## Task
Apart from the images, repeat the data below exactly as written.

## Dataset
^^^^^^^^

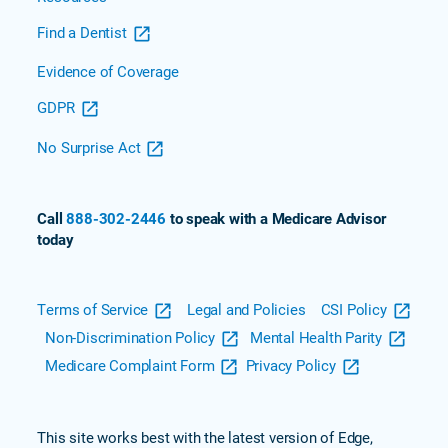
Find a Dentist
Evidence of Coverage
GDPR
No Surprise Act
Call
888-302-2446
to speak with a Medicare Advisor
today
Terms of Service
Legal and Policies
CSI Policy
Non-Discrimination Policy
Mental Health Parity
Medicare Complaint Form
Privacy Policy
This site works best with the latest version of Edge,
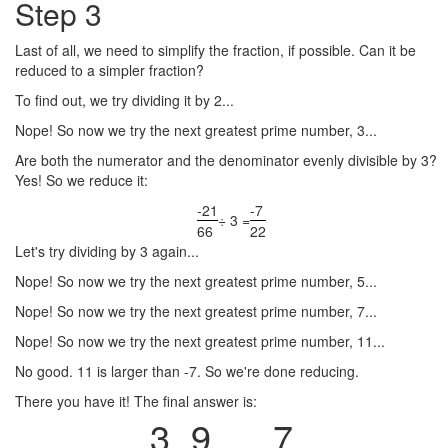
Step 3
Last of all, we need to simplify the fraction, if possible. Can it be
reduced to a simpler fraction?
To find out, we try dividing it by 2...
Nope! So now we try the next greatest prime number, 3...
Are both the numerator and the denominator evenly divisible by 3?
Yes! So we reduce it:
-21
-7
÷ 3 =
66
22
Let's try dividing by 3 again...
Nope! So now we try the next greatest prime number, 5...
Nope! So now we try the next greatest prime number, 7...
Nope! So now we try the next greatest prime number, 11...
No good. 11 is larger than -7. So we're done reducing.
There you have it! The final answer is:
3
9
7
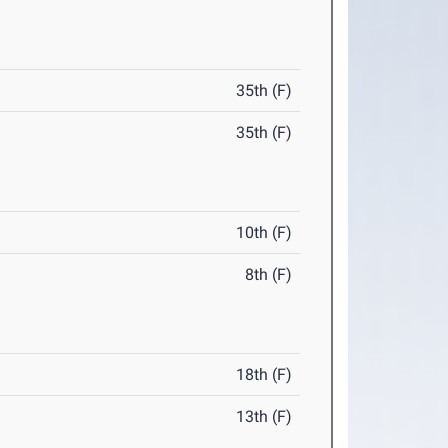
35th (F)
35th (F)
10th (F)
8th (F)
18th (F)
13th (F)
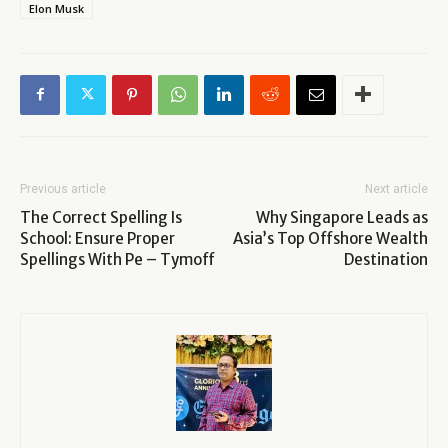
Elon Musk
Previous article
Next article
The Correct Spelling Is
Why Singapore Leads as
School: Ensure Proper
Asia’s Top Offshore Wealth
Spellings With Pe – Tymoff
Destination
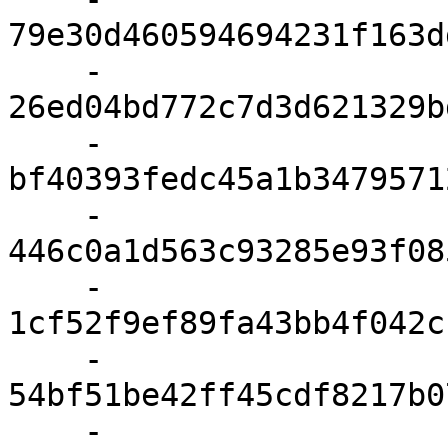
79e30d460594694231f163d
    - 
26ed04bd772c7d3d621329b
    - 
bf40393fedc45a1b3479571
    - 
446c0a1d563c93285e93f08
    - 
1cf52f9ef89fa43bb4f042c
    - 
54bf51be42ff45cdf8217b0
    - 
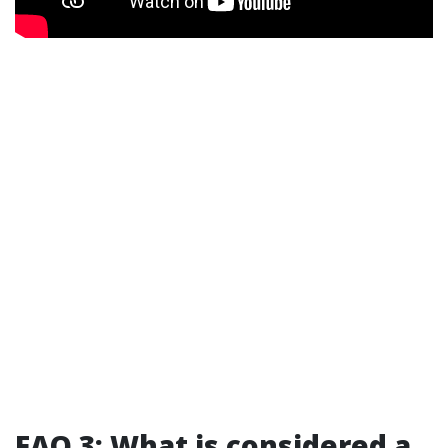
FAQ 3: What is considered a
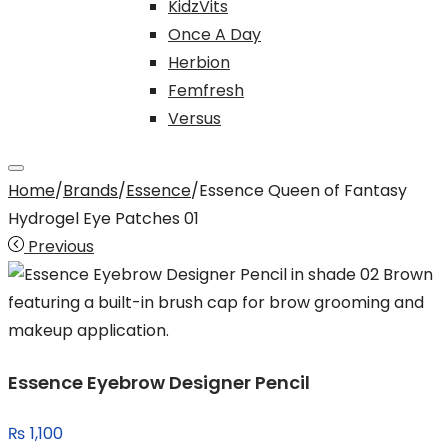
KidzVits
Once A Day
Herbion
Femfresh
Versus
Home
/
Brands
/
Essence
/
Essence Queen of Fantasy
Hydrogel Eye Patches 01
Previous
Essence Eyebrow Designer Pencil
₨
1,100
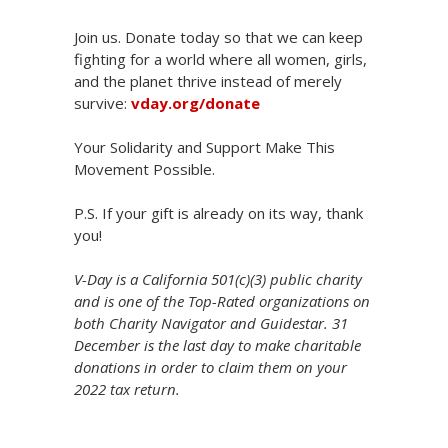
Join us. Donate today so that we can keep
fighting for a world where all women, girls,
and the planet thrive instead of merely
survive:
vday.org/donate
Your Solidarity and Support Make This
Movement Possible.
P.S. If your gift is already on its way, thank
you!
V-Day is a California 501(c)(3) public charity
and is one of the Top-Rated organizations on
both Charity Navigator and Guidestar. 31
December is the last day to make charitable
donations in order to claim them on your
2022 tax return.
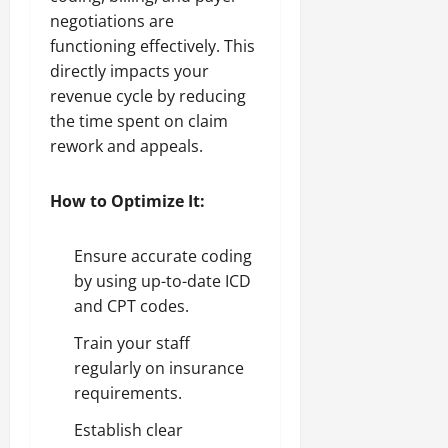
negotiations are
functioning effectively. This
directly impacts your
revenue cycle by reducing
the time spent on claim
rework and appeals.
How to Optimize It:
Ensure accurate coding
by using up-to-date ICD
and CPT codes.
Train your staff
regularly on insurance
requirements.
Establish clear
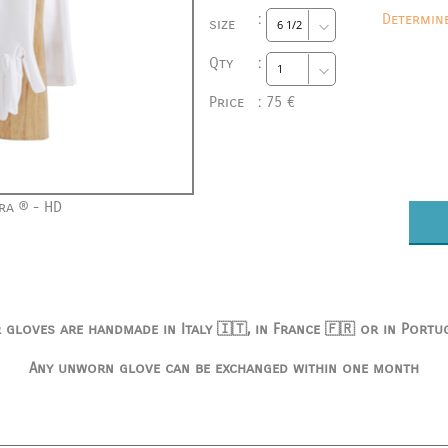
:
Determin
size
Qty
:
Price
:
75 €
ra ® - HD
 gloves are handmade in Italy 🇮🇹, in France 🇫🇷 or in Portu
Any unworn glove can be exchanged within one month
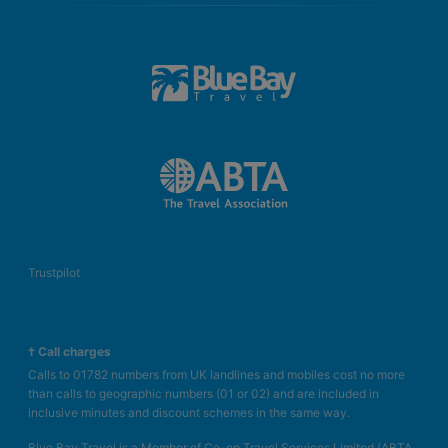
Trustpilot
† Call charges
Calls to 01782 numbers from UK landlines and mobiles cost no more
than calls to geographic numbers (01 or 02) and are included in
inclusive minutes and discount schemes in the same way.
Blue Bay Travel is a Member of Co-op Travel Services Limited (ABTA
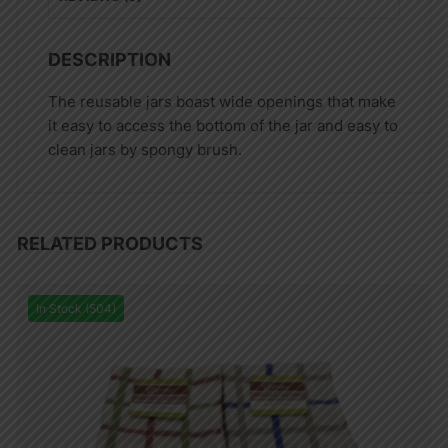
DESCRIPTION
The reusable jars boast wide openings that make
it easy to access the bottom of the jar and easy to
clean jars by spongy brush.
RELATED PRODUCTS
In Stock (504)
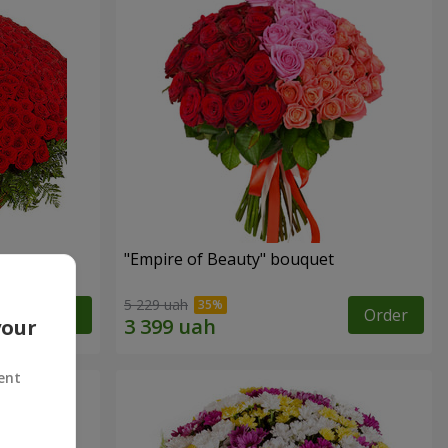
"Empire of Beauty" bouquet
5 229 uah
Order
Order
your
ent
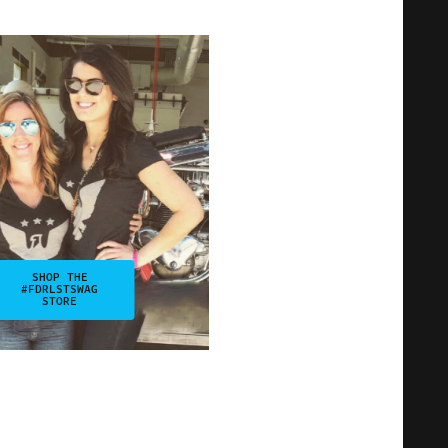
SHOP THE
#FDRLSTSWAG
STORE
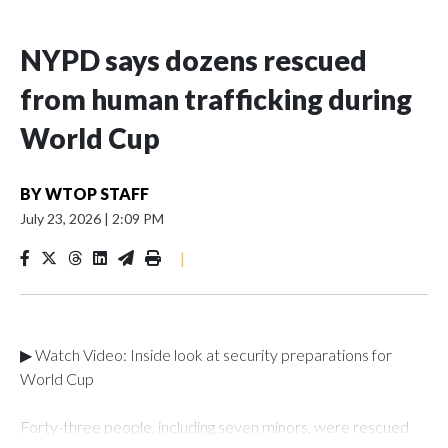
NYPD says dozens rescued
from human trafficking during
World Cup
BY
WTOP STAFF
July 23, 2026
|
2:09 PM
|
▶ Watch Video: Inside look at security preparations for
World Cup
Forty-three people, including seven minors, were rescued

^^^^^^^^

## Answer box
Find a Dentist
Evidence of Coverage
GDPR
No Surprise Act
Call
888-302-2446
to speak with a Medicare Advisor
today
Terms of Service
Legal and Policies
CSI Policy
Non-Discrimination Policy
Mental Health Parity
Medicare Complaint Form
Privacy Policy
This site works best with the latest version of Edge,
Step 3
Last of all, we need to simplify the fraction, if possible. Can it be
reduced to a simpler fraction?
To find out, we try dividing it by 2...
Nope! So now we try the next greatest prime number, 3...
Are both the numerator and the denominator evenly divisible by 3?
Yes! So we reduce it:
-21
-7
÷ 3 =
66
22
Let's try dividing by 3 again...
Nope! So now we try the next greatest prime number, 5...
Nope! So now we try the next greatest prime number, 7...
Nope! So now we try the next greatest prime number, 11...
No good. 11 is larger than -7. So we're done reducing.
There you have it! The final answer is:
3
9
7
35th (F)
35th (F)
10th (F)
8th (F)
18th (F)
13th (F)
Elon Musk
Previous article
Next article
The Correct Spelling Is
Why Singapore Leads as
School: Ensure Proper
Asia’s Top Offshore Wealth
Spellings With Pe – Tymoff
Destination
79e30d460594694231f163d
    - 
26ed04bd772c7d3d621329b
    - 
bf40393fedc45a1b3479571
    - 
446c0a1d563c93285e93f08
    - 
1cf52f9ef89fa43bb4f042c
    - 
54bf51be42ff45cdf8217b0
    - 
FAQ 3: What is considered a
KidzVits
Once A Day
Herbion
Femfresh
Versus
Home
/
Brands
/
Essence
/
Essence Queen of Fantasy
Hydrogel Eye Patches 01
Previous
Essence Eyebrow Designer Pencil
₨
1,100
Join us. Donate today so that we can keep
fighting for a world where all women, girls,
and the planet thrive instead of merely
survive:
vday.org/donate
Your Solidarity and Support Make This
Movement Possible.
P.S. If your gift is already on its way, thank
you!
V-Day is a California 501(c)(3) public charity
and is one of the Top-Rated organizations on
both Charity Navigator and Guidestar. 31
December is the last day to make charitable
donations in order to claim them on your
2022 tax return.
negotiations are
functioning effectively. This
directly impacts your
revenue cycle by reducing
the time spent on claim
rework and appeals.
How to Optimize It:
Ensure accurate coding
by using up-to-date ICD
and CPT codes.
Train your staff
regularly on insurance
requirements.
Establish clear
:
Determin
size
Qty
:
Price
:
75 €
ra ® - HD
 gloves are handmade in Italy 🇮🇹, in France 🇫🇷 or in Portu
Any unworn glove can be exchanged within one month
Trustpilot
† Call charges
Calls to 01782 numbers from UK landlines and mobiles cost no more
than calls to geographic numbers (01 or 02) and are included in
inclusive minutes and discount schemes in the same way.
Blue Bay Travel is a Member of Co-op Travel Services Limited (ABTA
DESCRIPTION
The reusable jars boast wide openings that make
it easy to access the bottom of the jar and easy to
clean jars by spongy brush.
RELATED PRODUCTS
In Stock (504)
"Empire of Beauty" bouquet
5 229 uah
Order
Order
your
ent
SHOP THE
#FDRLSTSWAG
STORE
NYPD says dozens rescued
from human trafficking during
World Cup
BY
WTOP STAFF
July 23, 2026
|
2:09 PM
|
▶ Watch Video: Inside look at security preparations for
World Cup
Forty-three people, including seven minors, were rescued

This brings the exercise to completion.